Increasing to N,M=100, the code runs in 0.22 seconds
Trying N,M=200, I run out of memory on my 32Gb laptop.
What values of N and M are you interested in and how fast do you need the code to be?
Nadeem Ahmed
Nadeem Ahmed el 30 de Nov. de 2022
I will use this function for N,M>80 and I need to call this function more than thousands times therefore it should be of negligible time. Any suggestions are welcome.

Iniciar sesión para comentar.

 Respuesta aceptada

Matt J
Matt J el 30 de Nov. de 2022
Editada: Matt J el 30 de Nov. de 2022
Unfortunately, this is a situation where the for loop is the fastest option. This is because vectorized solution does much more memory allocation than it should. I have raised this issue with MathWorks staff, but am not sure what is being done on it.
function test
n=1000;
C1=zeros(n,n);
C2=zeros(n,n);
A=rand(n,n);
B=rand(n,n);
timeit(@()method1)
timeit(@()method2)

### [THE TASK]
Continue the forum thread above about whether a for loop or a vectorized solution runs faster, starting after its last line.

### [DATASET CONTENT]
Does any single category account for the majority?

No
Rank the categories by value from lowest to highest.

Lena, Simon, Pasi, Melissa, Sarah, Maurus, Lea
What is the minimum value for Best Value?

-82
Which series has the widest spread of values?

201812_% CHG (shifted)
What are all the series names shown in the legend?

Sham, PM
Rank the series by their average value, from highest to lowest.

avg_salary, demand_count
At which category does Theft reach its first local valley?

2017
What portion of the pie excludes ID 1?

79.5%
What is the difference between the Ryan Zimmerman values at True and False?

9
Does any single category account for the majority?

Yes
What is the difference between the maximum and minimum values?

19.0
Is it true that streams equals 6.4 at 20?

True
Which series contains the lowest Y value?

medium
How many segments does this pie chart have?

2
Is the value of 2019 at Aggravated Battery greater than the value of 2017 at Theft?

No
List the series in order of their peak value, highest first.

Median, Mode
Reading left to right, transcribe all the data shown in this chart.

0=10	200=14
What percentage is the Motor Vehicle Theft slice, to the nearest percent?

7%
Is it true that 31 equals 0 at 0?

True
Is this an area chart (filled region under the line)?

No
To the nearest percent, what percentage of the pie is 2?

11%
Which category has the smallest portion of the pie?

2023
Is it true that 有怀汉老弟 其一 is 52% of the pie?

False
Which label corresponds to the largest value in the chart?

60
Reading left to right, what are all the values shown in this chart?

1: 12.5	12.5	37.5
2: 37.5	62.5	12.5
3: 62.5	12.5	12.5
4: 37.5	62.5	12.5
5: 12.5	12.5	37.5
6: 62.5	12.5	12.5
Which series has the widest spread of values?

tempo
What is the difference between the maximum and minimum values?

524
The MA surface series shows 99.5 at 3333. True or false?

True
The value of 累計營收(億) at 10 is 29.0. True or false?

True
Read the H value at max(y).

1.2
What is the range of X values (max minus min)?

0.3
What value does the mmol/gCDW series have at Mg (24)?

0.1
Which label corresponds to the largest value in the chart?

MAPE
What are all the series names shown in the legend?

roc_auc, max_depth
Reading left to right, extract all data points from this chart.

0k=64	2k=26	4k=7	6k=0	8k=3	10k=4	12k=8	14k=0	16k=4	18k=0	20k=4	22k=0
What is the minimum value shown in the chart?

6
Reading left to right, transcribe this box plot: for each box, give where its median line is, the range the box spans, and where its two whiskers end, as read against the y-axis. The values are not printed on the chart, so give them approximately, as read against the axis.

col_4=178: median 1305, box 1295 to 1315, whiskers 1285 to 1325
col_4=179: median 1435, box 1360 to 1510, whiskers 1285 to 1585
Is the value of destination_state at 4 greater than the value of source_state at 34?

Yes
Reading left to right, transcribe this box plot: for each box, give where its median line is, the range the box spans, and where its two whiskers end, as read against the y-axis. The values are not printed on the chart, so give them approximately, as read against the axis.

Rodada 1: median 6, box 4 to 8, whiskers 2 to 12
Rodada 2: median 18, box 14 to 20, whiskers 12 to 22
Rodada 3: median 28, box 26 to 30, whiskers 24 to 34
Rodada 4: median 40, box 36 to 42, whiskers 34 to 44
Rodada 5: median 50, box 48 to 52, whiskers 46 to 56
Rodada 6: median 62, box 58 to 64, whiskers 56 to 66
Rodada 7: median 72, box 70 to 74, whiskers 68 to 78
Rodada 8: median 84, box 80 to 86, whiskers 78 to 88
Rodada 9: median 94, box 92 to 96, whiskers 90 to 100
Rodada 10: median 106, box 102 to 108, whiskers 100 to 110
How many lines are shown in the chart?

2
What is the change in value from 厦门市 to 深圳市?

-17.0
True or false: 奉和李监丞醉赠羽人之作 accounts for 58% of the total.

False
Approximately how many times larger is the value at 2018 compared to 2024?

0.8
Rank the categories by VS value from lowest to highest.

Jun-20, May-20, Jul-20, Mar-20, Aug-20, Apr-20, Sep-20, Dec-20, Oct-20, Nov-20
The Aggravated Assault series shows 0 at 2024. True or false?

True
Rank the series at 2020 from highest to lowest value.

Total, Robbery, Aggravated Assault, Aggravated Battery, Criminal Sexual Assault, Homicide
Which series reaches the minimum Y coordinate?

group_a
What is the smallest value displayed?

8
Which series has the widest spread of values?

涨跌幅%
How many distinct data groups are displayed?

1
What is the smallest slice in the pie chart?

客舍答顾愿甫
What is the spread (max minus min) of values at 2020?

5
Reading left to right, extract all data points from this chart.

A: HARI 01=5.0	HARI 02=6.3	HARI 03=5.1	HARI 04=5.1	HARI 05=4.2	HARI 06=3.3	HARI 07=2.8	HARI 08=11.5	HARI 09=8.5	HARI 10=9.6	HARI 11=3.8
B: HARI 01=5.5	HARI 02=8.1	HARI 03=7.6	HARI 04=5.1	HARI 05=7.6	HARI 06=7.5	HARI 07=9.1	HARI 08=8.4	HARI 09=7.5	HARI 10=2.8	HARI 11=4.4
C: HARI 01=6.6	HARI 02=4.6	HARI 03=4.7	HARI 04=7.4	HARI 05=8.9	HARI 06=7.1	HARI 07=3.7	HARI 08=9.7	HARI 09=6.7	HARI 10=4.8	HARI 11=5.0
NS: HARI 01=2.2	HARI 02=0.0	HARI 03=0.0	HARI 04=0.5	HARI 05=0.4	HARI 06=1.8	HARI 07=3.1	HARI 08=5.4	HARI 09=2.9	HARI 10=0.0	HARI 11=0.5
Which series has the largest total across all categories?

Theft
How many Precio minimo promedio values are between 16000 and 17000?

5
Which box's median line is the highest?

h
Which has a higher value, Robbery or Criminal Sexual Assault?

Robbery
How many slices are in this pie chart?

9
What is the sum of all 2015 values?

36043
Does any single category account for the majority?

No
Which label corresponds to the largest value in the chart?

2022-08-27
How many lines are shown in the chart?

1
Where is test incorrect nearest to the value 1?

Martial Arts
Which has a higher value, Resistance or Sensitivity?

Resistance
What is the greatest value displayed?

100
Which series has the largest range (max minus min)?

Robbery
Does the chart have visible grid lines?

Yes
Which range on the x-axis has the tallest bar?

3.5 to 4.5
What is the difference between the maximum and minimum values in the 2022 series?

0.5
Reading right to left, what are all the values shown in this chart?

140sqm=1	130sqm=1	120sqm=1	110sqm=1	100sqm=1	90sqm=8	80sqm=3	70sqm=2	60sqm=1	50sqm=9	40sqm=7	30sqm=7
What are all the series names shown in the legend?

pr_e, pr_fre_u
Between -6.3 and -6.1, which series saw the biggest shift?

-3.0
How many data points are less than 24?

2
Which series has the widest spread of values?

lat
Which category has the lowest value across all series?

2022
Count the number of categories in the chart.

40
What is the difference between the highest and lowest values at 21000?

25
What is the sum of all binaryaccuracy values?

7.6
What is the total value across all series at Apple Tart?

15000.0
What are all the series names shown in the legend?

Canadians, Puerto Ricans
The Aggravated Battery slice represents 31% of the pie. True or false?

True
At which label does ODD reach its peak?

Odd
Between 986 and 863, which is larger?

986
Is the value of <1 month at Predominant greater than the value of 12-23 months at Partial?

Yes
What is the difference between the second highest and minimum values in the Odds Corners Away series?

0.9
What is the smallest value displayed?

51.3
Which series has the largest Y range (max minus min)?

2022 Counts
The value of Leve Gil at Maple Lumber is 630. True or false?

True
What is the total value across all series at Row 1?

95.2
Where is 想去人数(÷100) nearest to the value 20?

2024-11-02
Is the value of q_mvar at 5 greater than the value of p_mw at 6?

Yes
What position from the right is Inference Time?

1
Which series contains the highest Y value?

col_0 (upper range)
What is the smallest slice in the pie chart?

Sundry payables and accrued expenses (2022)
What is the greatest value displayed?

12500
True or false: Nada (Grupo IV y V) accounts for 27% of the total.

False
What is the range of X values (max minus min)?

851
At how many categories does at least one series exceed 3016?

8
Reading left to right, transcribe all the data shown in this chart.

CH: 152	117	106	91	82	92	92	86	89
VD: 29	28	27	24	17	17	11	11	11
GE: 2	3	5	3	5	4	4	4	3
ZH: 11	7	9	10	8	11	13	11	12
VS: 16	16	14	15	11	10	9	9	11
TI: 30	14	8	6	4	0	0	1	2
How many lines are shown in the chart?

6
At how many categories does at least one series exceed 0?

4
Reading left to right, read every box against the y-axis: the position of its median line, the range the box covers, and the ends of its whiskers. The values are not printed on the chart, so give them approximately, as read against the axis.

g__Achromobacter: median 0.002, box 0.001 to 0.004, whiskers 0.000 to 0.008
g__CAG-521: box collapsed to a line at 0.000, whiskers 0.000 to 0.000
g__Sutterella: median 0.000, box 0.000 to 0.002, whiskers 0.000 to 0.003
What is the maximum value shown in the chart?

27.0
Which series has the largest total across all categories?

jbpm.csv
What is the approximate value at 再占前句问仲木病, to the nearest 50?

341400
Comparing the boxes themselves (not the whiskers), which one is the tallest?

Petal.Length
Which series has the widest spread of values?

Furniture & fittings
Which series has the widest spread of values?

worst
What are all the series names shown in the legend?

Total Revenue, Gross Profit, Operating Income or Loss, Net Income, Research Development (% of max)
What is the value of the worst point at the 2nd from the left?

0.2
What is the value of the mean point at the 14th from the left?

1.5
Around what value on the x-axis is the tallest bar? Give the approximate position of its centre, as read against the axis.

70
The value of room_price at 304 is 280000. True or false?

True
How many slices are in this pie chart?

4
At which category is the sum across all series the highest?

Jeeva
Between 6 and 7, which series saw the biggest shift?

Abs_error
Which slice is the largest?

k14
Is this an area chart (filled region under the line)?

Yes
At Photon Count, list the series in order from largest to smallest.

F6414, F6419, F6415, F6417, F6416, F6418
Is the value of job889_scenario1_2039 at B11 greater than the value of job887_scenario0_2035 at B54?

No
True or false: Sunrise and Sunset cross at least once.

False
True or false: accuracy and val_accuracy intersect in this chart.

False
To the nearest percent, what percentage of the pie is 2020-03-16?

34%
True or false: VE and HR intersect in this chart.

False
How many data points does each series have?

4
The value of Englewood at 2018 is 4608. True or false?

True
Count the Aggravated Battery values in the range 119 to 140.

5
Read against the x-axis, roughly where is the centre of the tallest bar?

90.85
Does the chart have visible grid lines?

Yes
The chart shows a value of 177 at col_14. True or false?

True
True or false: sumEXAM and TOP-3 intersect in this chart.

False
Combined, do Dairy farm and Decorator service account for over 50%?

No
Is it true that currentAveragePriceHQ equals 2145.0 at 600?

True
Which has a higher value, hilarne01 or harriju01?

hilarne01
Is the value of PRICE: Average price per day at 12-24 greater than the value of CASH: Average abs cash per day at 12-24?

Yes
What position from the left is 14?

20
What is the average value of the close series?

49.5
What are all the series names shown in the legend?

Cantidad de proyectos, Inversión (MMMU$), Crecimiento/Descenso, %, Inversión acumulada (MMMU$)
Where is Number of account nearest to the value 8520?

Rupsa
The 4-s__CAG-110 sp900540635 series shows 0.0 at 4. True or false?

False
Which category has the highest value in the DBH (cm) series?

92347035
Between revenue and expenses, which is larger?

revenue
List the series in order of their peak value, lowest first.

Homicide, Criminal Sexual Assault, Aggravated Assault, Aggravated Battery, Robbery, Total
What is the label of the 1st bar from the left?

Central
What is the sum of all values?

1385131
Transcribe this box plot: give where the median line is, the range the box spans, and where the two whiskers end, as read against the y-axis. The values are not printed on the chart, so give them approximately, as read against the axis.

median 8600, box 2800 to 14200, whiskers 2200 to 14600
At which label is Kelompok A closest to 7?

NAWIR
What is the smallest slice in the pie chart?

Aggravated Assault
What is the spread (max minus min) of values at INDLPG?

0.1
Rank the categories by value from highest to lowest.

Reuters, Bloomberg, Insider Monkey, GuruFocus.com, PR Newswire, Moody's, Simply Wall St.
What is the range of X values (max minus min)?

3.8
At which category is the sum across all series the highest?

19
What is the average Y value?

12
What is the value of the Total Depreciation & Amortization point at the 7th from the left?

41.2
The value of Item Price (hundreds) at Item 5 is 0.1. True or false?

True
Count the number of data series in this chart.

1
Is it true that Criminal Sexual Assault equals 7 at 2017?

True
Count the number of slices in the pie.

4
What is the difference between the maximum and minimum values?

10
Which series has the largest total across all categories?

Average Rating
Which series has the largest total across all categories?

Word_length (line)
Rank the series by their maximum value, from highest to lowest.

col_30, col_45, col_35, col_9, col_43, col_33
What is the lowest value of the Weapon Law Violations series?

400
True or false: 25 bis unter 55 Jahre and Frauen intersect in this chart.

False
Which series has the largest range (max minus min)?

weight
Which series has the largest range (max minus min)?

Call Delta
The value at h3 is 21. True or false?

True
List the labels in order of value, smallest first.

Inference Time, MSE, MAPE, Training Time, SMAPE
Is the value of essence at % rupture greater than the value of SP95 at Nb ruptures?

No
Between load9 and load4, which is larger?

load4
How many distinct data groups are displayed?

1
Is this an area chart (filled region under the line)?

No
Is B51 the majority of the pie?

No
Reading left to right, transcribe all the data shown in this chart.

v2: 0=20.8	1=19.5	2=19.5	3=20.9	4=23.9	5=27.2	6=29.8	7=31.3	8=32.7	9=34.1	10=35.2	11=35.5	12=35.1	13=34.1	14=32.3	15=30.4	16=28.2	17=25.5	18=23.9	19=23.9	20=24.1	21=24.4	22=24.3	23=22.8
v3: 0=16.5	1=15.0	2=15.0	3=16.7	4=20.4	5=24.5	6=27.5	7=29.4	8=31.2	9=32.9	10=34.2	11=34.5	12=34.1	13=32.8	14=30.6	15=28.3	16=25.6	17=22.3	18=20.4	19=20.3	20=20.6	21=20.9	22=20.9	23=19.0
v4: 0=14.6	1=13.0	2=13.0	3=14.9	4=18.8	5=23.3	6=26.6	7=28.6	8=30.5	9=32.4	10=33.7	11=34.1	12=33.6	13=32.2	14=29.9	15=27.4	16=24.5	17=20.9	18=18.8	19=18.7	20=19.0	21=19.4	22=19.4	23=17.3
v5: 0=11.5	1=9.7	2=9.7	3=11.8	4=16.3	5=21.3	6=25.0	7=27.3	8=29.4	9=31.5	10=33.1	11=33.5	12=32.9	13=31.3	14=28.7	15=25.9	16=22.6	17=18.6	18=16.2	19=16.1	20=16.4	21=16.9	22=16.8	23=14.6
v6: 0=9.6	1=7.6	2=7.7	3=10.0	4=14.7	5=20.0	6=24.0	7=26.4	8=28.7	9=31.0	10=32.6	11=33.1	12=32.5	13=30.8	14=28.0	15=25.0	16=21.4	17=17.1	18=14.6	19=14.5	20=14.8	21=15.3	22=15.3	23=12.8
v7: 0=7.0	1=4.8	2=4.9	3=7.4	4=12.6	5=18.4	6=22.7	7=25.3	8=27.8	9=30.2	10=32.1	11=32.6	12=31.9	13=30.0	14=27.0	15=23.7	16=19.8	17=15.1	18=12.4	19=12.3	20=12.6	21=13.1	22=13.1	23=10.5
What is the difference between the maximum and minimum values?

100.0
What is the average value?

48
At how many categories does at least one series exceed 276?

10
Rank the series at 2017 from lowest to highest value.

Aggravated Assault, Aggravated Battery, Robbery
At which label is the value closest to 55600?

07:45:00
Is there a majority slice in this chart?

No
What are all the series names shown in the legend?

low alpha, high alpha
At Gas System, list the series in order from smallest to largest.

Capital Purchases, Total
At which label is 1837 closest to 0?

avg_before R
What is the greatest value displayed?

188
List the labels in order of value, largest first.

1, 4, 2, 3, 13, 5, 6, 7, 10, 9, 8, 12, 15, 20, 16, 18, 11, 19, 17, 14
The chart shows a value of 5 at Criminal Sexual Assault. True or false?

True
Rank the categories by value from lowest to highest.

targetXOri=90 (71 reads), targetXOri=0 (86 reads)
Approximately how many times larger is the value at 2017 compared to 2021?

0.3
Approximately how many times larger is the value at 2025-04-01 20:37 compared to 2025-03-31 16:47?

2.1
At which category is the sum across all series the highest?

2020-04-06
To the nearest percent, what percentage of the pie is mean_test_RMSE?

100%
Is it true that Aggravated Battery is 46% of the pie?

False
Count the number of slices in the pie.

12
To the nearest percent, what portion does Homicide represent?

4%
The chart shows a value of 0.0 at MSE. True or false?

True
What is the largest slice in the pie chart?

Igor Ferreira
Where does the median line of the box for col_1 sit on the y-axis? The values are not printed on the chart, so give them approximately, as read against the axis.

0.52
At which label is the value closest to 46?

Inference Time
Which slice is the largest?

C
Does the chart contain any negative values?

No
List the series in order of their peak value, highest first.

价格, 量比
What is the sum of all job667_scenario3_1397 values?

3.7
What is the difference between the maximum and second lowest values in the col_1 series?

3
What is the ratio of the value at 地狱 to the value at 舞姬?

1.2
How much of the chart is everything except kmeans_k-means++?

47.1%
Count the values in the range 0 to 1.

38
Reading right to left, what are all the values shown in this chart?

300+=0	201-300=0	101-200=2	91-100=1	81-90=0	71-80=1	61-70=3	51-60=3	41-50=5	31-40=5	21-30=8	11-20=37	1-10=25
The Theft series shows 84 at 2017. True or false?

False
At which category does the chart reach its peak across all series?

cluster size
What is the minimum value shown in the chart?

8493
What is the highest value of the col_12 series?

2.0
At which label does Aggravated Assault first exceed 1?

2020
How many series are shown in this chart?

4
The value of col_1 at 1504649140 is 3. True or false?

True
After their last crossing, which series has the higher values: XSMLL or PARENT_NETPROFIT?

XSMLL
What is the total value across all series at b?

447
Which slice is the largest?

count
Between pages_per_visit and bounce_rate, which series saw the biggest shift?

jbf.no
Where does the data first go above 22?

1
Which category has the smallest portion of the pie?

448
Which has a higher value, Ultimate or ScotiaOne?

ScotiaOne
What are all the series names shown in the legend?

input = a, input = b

### [ANSWER SPACE]
ans =
0.0161
ans =
0.0210
function method1
for i=2:n-1
for j=2:n-1
C1(i,j) = (A(i,j)*B(i,j-1) + A(i-1,j)*B(i+1,j-1))/(A(i,j+1)*B(i+1,j));
end
end
end
function method2
C2(2:n-1,2:n-1)=(A(2:n-1,2:n-1).*B(2:n-1,1:n-2) + A(1:n-2,2:n-1).*B(3:n,1:n-2))./(A(2:n-1,3:n).*B(3:n,2:n-1));
end
end

9 comentarios

Nadeem Ahmed
Nadeem Ahmed el 30 de Nov. de 2022
I was just assuming that the vectorization will be faster and so I transformed my complete code in vertorized form. I am now a bit confused about writing my code in C++ or any other language because I am not sure whether the same thing will happen in C++ or any other language or not.
Matt J
Matt J el 30 de Nov. de 2022
Editada: Matt J el 30 de Nov. de 2022
C++ doesn't have Matlab's vectorized indexing operators, so I don't know how you would have the "same thing".
Mike Croucher
Mike Croucher el 30 de Nov. de 2022
MATLAB now does JIT (Just In Time) compilation and its pretty good. This is one reason why vectorisation isn't always faster...although vectorisation can take advantage of multithreading if the vectors are large enough.
If you really want to try C++, you could try MATLAB coder to do it automatically.
Nadeem Ahmed
Nadeem Ahmed el 30 de Nov. de 2022
Thank you for your valuable suggestions, I will surely try MATLAB C++ coder.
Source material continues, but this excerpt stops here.